El mundo celebra una nueva conferencia mundial al objeto de tomar medidas contra el calentamiento global del planeta. Ahora, la discusión se ha trasladado a la ciudad británica de Glasgow. No hemos salido de la pandemia cuando, ansiosa, nos espera la otra gran amenaza del calentamiento de la Tierra. Preocupados por la herida mortal inmediata y concreta de la covid, nos olvidamos de la otra gran alarma que lleva décadas mutando los ritmos del planeta y, por tanto, trastocando los nuestros.
Esta amenaza de fuegos, tormentas, sequías y otras cocederas, que no quisimos ver hasta que la tocamos, como Felipe rozó con su mano la lanzada en el vientre de Jesús de Nazaret, ya es inevitable. Crece ora como una tormenta de arena cegadora, ora como sinuosa carcoma que se aplica en quebrar la raíz misma que fundamenta la naturaleza.
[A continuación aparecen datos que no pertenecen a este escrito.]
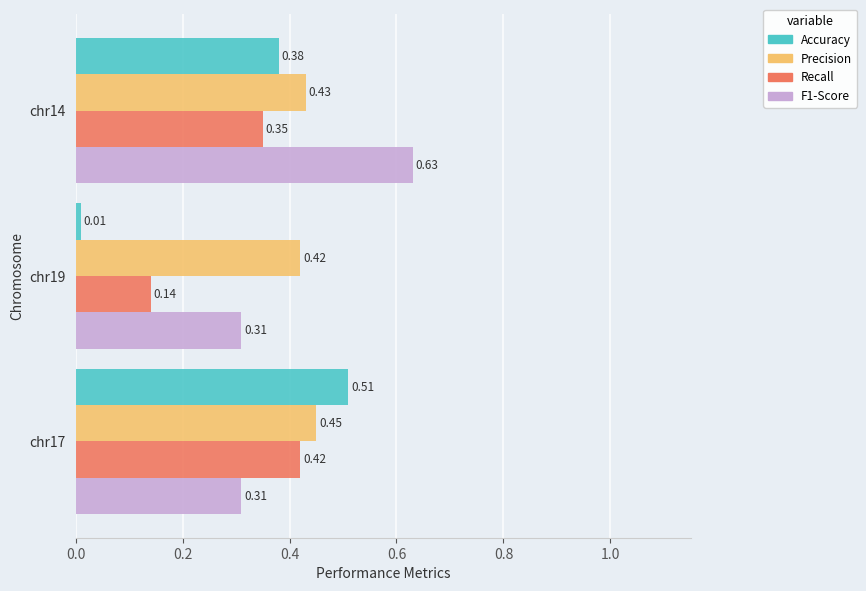

Which series changed the most between chr19 and chr14?

Accuracy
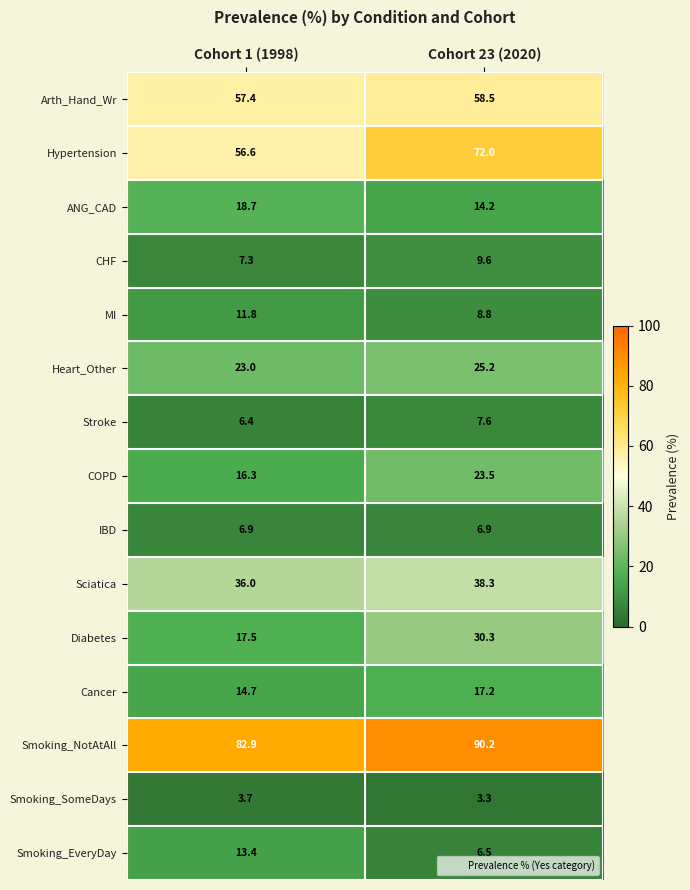

Read the Smoking_NotAtAll value at Cohort 23 (2020).

90.2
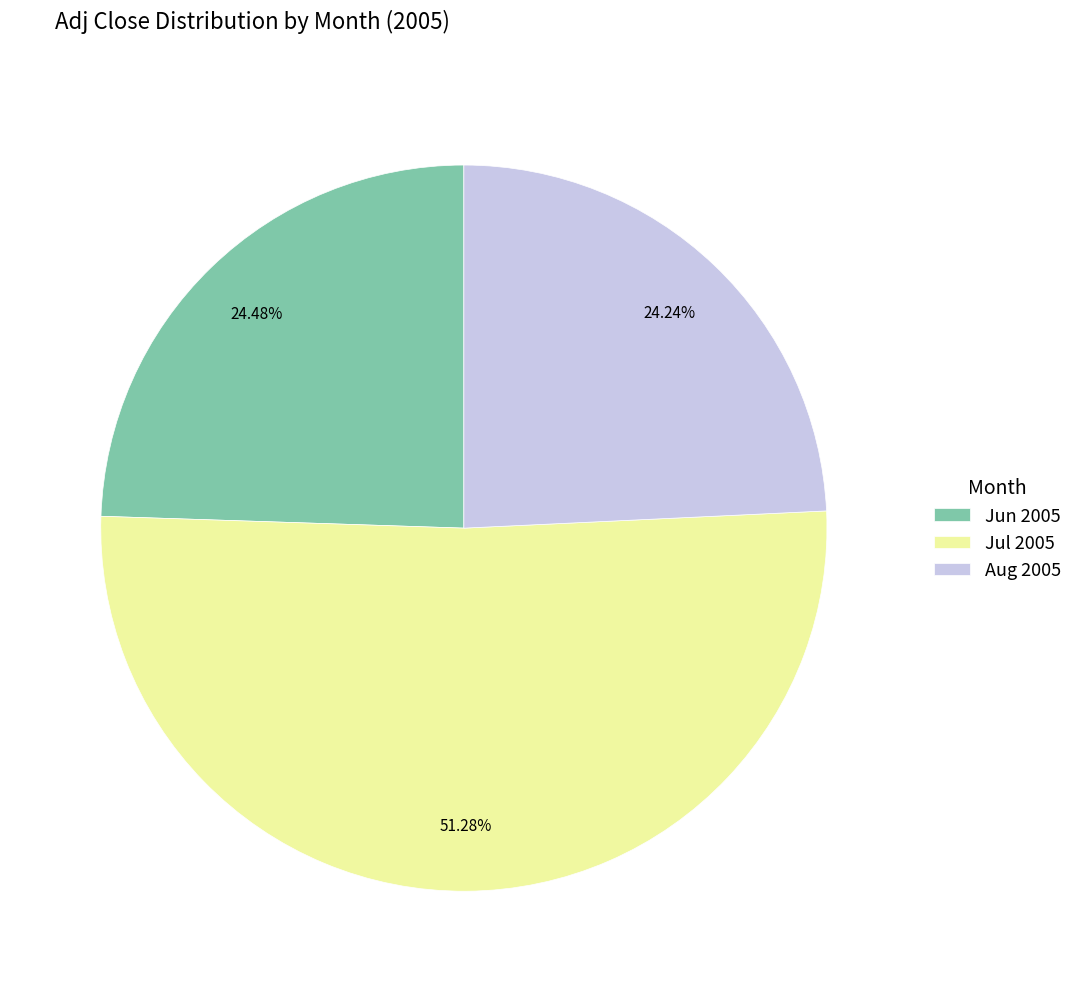

Does any single category account for the majority?

Yes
El mundo viene siendo alertado de manera creciente; la mayoría de científicos, pensadores y políticos conscientes se convencen de que se trata del reto mayor al que se haya tenido que enfrentarse el hombre desde que el ser humano se reconoce como trascendente. No es poco.
Nuestra segura y, al tiempo, tan simple fortaleza mental, fruto de grandes conquistas científicas y técnicas del hombre en los últimos dos o tres siglos, pudo hacernos creer que la amenaza del calentamiento la superaríamos como tantos otros retos (la contención del agujero en la capa de ozono, sin irnos muy lejos en el tiempo); que, al fin y al cabo, todo se concreta en eliminar humos de la Tierra, esos nublos que ahora todos llamamos CO2 o NOx.
«Ahora estamos casi imposibilitados para ganar la batalla».
Pero no es tan sencillo. Resulta que el mal de humos que padecemos es demasiado grande y tendrá (tiene ya) consecuencias irreversibles hagamos lo que hagamos, por muy bien y rápido que lo hagamos. Nos hemos acostumbrado a vivir, crecer y hasta soñar durante los últimos 80 años tan a lo grande y de tal manera, que ahora estamos casi imposibilitados para ganar siquiera la batalla a la inundación de plásticos.
Los más conscientes – asustados – responsabilizan a los gobiernos y a las grandes empresas contaminantes de no hacer lo suficiente para detener el smog que nubla nuestro mundo. Tienen bastante razón. Ocurre, no obstante, que los más convencidos en dar la batalla están persuadidos de que la principal dificultad para atacarlo – quién lo diría – se encuentra en que gran parte de los humanos en este tránsito quieren soplar y sorber al tiempo. Una encuesta publicada el pasado domingo por El País es bien expresiva: la gran mayoría de los españoles encuestados ve bien que suban los impuestos a las empresas contaminantes, pero rechazan que ocurra algo parecido con la gasolina o gasoil que ellos utilizan.
«Saben que el dueño de la energía controla el mundo».
Nuestra economía y nuestra manera de vivir y hasta de pensar está condicionada, casi dirigida e inspirada por el mundo del petróleo y los millones de economías clonadas en su entorno. Las grandes empresas – no tantas como pudiera pensarse – que extraen, transportan, refinan y distribuyen viven nadando en mares de dólares durante el último siglo. Nadie debería pensar que una sobrevenida conciencia ecológica les va a hacer bajar los brazos y dejar que la Tierra se pueble de molinos de viento, placas solares y enormes fábricas de hidrógeno.
Pelean – y se batirán en los próximos años – como tigres. Saben que el dueño de la energía controla el mundo. En su contra tienen la fea cara del smog que nos mata; y juega a su favor que poseen todo el dinero del mundo para competir en la nueva carrera para liderar la era de las renovables. Esa determinación complicará la transición energética del mundo. Confiemos en que el desafío climático en camino se resuelva en unas décadas y no llegue a convertirse en una nueva “guerra de los cien años”.
El mundo, y muy en especial Europa, gana conciencia ambiental. Ahora, toca pasar de la convicción a la acción, que es ni más ni menos que modificar centenares de hábitos de nuestras vidas. Es decir, consumir menos para vivir mejor.